For interacting with the physical world, I think the Parallela will be miserably slow. The ARM architecture is hobbled by on-die busses and processes that deal with them; akin to the AMBA bus. These slow GPIO speed down to a crawl. So you might be able to calculate prime numbers or render graphics pretty fast, but trying to interact with the physical world is going to be painfully sloooow. For example, the likes of a GHz-scale ARM core is much slower than a RISC micro-controller chip clocked well below 100 MHz. Yeah, It’s that bad.
What about the FPGA currently used for HDMI output but that can IIRC reassigned to do other things ?
BOINC for Android looks like a far more interesting development in the arena of bulk computation.

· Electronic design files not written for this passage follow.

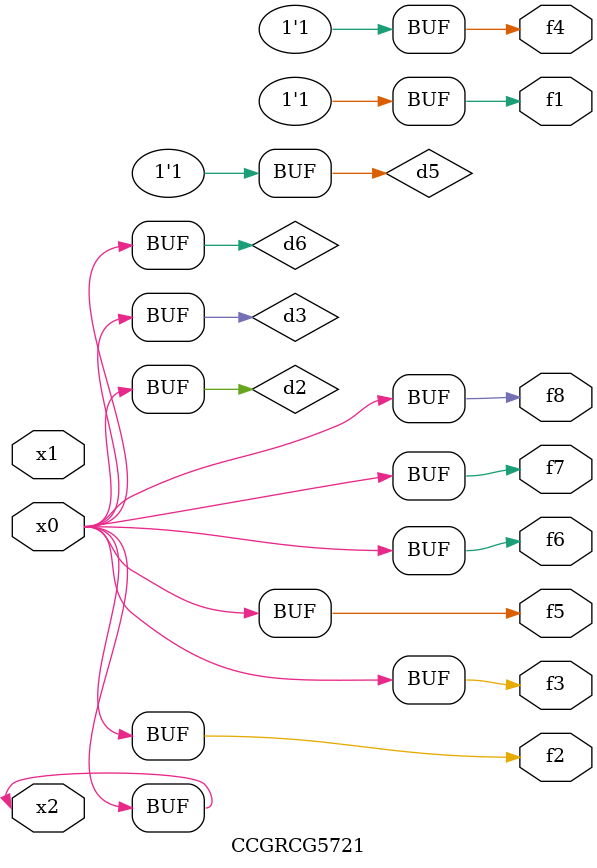
<source format=v>
module CCGRCG5721(
	input x0, x1, x2,
	output f1, f2, f3, f4, f5, f6, f7, f8
);

	wire d1, d2, d3, d4, d5, d6;

	xnor (d1, x2);
	buf (d2, x0, x2);
	and (d3, x0);
	xnor (d4, x1, x2);
	nand (d5, d1, d3);
	buf (d6, d2, d3);
	assign f1 = d5;
	assign f2 = d6;
	assign f3 = d6;
	assign f4 = d5;
	assign f5 = d6;
	assign f6 = d6;
	assign f7 = d6;
	assign f8 = d6;
endmodule

</source>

https://newscenter.berkeley.edu/2013/07/22/new-app-puts-idle-smartphones-to-work-for-science/
The Arm CPU running Linux on the Parallella isn’t the important part, it just loads up the real parallel computing processor that lives on an entirely different chip and manages the system. The high speed node interconnects are between the Parallella chips on the stack of boards. The thing is a supercharged DSP engine intended to do massive computation. Problem is each individual node is pretty pathetic, more like the DSP/SPU nodes on a Cell processor than what most people think of as CPUs. So if your job can fit into the severe resource constraints on each node it is going to be a good idea, if not it will disappoint so read the specs carefully.